The last thing my wife said to me before slamming the door in my face was that I needed “help” to overcome my obsession with Charlene. I had heard this advice from many people hundreds of times, but I had ignored them all. Why should I join a support group? Charlene was my support group; she lifted my spirits and asked for nothing in return. Then I began to wonder if she was actually making me happy. In the beginning, making love to her was pure euphoria, and every night I passed out thrilled and satisfied. Like any other mistress, however, she was an expensive habit and soon exhausted my financial resources. By defending my love for her, I sacrificed my family, my friends, and later my job. Charlene had devastating effects on my body and mind; I was plunging into a deep sea of chaos and depression, and her company only provided temporary relief. I needed to spend more and more time with her to achieve the feelings I used to experience after one kiss, but that meant more consequences for me. It was a vicious cycle from which I had to escape before losing the one thing I had left – my life.

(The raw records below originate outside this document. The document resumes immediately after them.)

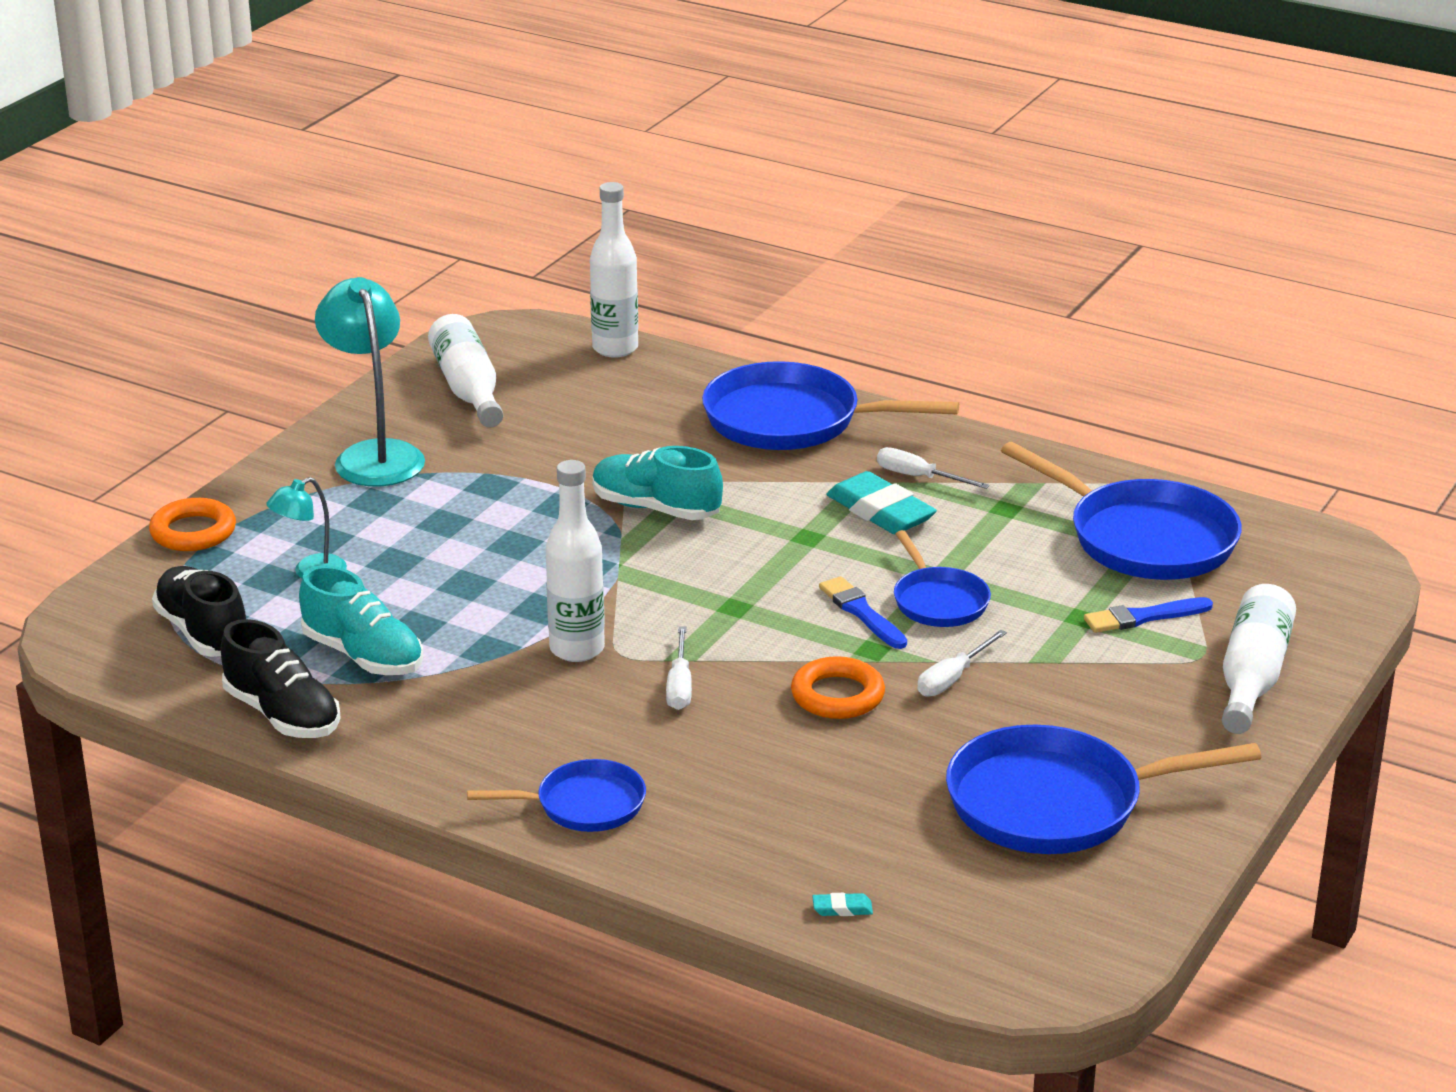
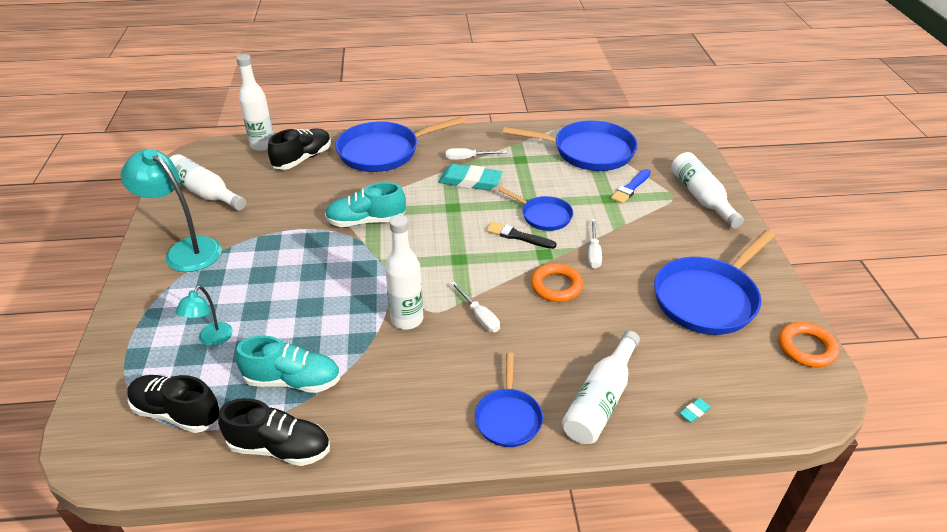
camera: 35 degrees left, 10 degrees up
(193, 532) = (112, 344): orange ring -> orange ring (806, 348)
(584, 805) = (508, 417): blue pan -> blue pan turned 135 degrees clockwise
(655, 389) = (303, 159): none -> black shoe
(729, 841) = (600, 400): none -> white bottle
(862, 613) = (518, 236): blue brush -> black brush

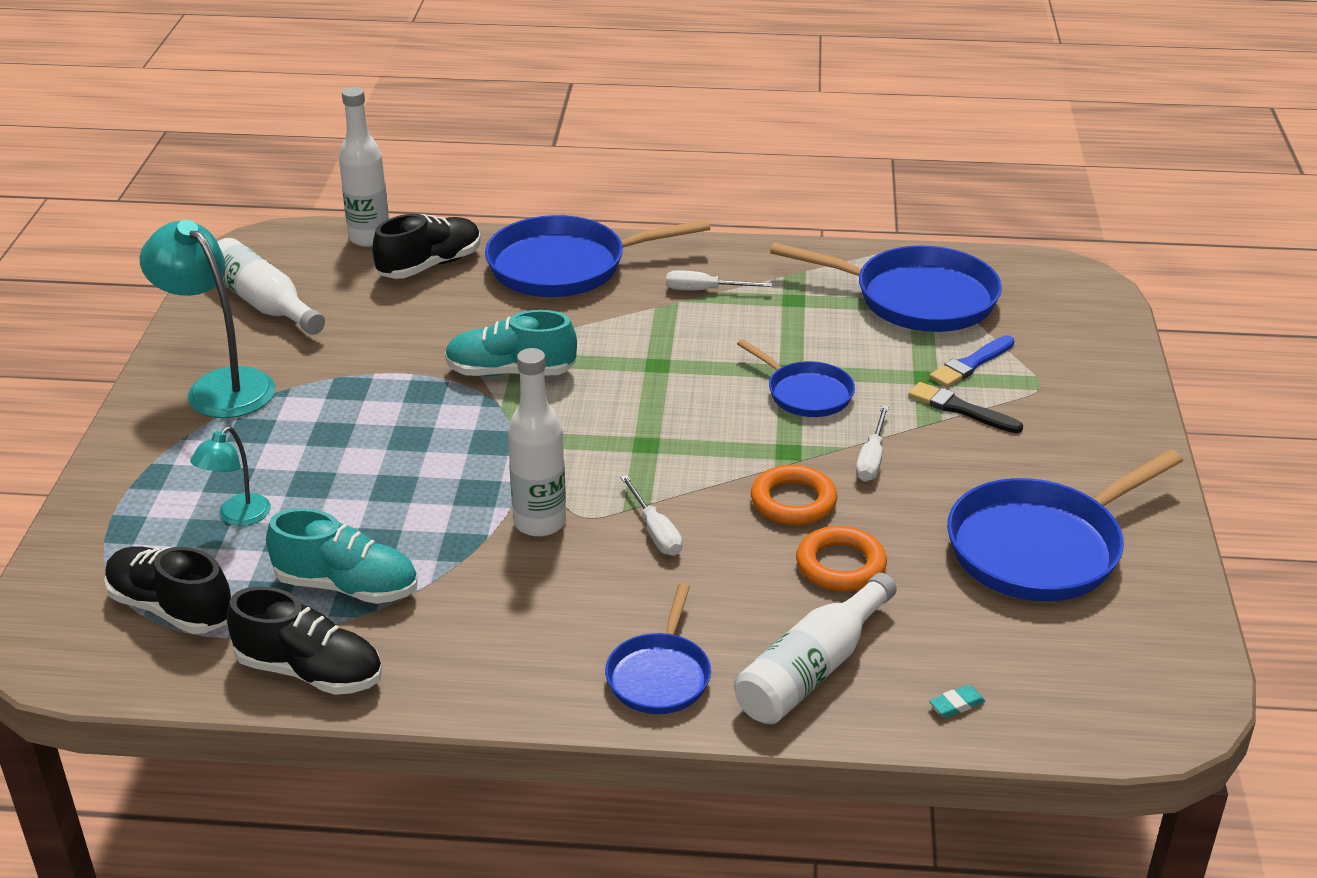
camera: 10 degrees right, 5 degrees down
(470, 181) = (698, 327): turquoise eraser -> none
(518, 236) = (753, 420): black brush -> black brush (961, 409)
(701, 197) = (1090, 392): white bottle -> none
(806, 348) = (1179, 638): orange ring -> orange ring (840, 565)

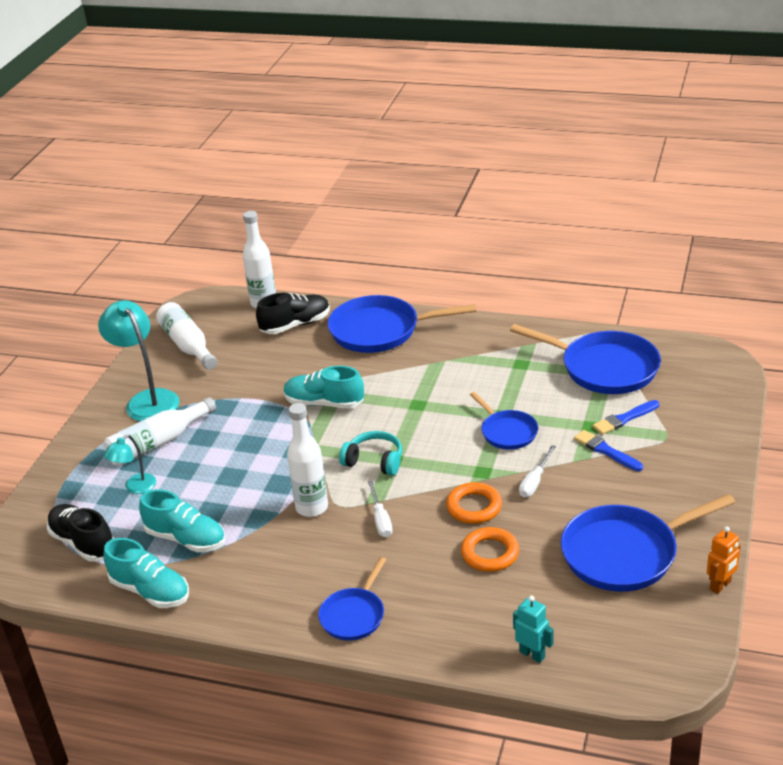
camera: 15 degrees right, 0 degrees up
(310, 672) = (150, 591): black shoe -> turquoise shoe
(617, 448) = (374, 461): none -> turquoise headphones
(705, 290) = (465, 353): white screwdriver -> none
(812, 669) = (448, 621): white bottle -> white bottle (158, 443)
(956, 704) = (532, 654): turquoise eraser -> turquoise robot
(961, 409) = (606, 451): black brush -> blue brush
(1194, 580) = (720, 585): none -> orange robot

“Oh, sweet Charlene, what have you done to me?” I asked her one night, but of course she did not answer me. She gave me attention and ignored me at the same time. Cold and vacant, she was oblivious and apathetic to the pain she produced. Why, then, did people accuse me of abusing Charlene, when in fact she was hurting me and everyone I loved? I refused to continue paying the price for her false sympathy. I now realized that I could not maintain a meaningful relationship with anyone until I terminated my passionate yet deadly affair with Charlene.
It would be extremely difficult to say goodbye to her after all of our years together, but I had become too involved with her and thus had allowed her to take control. Other people loved Charlene without becoming obsessed (or possessed) because they understood the magnitude of her power and could distance themselves from her before she overwhelmed them. I had unfortunately surpassed this level by becoming emotionally attached to her instead of keeping it purely physical, so I had to forfeit every aspect of our relationship. I first avoided bars and parties and other situations in which Charlene was usually involved, then resisted the urge to see her by occupying myself with other activities, mainly starting my own business. I have made new friends who have shown me that I cannot and should not rely on Charlene for comfort, and I have found new, less destructive outlets for my alternating emotions. My next challenge is to repair the rift that Charlene created between me and my family; perhaps if they hear my voice instead of hers on the telephone, they will forgive me for disregarding their words of caution. I just want to start this over.